------ Material supplied ------

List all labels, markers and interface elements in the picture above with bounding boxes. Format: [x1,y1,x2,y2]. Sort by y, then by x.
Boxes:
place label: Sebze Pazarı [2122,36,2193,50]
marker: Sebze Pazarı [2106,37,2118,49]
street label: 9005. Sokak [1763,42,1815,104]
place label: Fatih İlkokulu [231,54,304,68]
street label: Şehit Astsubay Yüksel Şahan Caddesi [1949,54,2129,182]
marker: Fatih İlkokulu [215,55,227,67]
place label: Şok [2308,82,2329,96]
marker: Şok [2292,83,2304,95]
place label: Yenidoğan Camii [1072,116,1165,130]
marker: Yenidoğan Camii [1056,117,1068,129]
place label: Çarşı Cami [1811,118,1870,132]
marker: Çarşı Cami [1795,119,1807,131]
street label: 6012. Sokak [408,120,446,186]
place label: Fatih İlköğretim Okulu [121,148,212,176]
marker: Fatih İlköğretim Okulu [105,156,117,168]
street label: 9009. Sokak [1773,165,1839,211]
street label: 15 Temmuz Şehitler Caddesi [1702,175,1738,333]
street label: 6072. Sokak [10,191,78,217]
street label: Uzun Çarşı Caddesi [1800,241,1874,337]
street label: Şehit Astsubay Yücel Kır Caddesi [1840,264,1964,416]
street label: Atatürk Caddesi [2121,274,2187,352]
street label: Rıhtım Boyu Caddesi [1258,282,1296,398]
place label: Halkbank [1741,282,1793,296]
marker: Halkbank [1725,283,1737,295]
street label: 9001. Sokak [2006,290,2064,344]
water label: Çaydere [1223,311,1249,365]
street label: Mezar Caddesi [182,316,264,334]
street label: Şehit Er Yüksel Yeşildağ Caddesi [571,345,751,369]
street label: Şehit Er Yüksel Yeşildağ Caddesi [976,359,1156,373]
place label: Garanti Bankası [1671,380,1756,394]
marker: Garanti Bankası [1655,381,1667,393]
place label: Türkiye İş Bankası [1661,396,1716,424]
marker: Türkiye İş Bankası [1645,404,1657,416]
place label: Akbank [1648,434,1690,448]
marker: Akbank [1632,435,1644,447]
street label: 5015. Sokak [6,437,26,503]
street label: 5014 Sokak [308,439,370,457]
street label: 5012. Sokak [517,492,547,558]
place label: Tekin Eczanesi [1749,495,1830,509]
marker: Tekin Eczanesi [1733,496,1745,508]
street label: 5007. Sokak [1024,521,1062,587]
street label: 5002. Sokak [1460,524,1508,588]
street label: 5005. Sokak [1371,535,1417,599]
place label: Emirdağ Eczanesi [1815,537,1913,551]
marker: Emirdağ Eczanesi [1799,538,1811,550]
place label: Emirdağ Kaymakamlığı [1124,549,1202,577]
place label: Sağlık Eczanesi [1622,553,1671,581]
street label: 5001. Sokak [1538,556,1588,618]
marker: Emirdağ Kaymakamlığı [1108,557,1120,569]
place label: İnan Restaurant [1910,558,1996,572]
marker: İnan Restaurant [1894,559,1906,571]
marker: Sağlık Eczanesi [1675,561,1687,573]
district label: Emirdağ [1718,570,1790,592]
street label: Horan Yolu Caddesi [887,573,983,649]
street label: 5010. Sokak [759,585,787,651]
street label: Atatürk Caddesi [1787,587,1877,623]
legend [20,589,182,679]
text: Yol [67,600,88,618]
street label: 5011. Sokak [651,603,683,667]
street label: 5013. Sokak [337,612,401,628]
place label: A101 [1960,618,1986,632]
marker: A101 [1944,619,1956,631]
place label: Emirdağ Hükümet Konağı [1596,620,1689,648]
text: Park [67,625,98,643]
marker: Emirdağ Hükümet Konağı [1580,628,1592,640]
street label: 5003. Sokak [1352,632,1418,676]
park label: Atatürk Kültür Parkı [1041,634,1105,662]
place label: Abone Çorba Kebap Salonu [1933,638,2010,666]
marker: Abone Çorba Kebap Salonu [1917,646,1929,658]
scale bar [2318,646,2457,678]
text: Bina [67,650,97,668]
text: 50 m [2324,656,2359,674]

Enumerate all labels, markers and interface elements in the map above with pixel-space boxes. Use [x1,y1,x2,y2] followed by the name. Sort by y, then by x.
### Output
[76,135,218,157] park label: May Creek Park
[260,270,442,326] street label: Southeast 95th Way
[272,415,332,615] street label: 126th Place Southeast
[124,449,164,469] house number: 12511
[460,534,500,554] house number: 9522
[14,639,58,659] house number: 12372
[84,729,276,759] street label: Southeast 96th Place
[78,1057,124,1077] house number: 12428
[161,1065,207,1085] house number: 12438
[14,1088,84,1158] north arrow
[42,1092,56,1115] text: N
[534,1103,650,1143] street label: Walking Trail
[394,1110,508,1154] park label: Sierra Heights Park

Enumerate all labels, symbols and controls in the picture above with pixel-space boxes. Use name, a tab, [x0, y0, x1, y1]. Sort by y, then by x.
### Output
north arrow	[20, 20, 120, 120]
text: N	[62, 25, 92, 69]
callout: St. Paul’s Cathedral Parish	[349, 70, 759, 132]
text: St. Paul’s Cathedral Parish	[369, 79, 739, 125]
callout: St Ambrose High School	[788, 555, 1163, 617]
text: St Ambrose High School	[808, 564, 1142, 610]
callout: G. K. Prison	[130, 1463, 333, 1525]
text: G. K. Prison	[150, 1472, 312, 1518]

------

**Required action:** Going through the records above, count the lines that hold "interface" and answer with the count alone.

**Solution to this task:** 2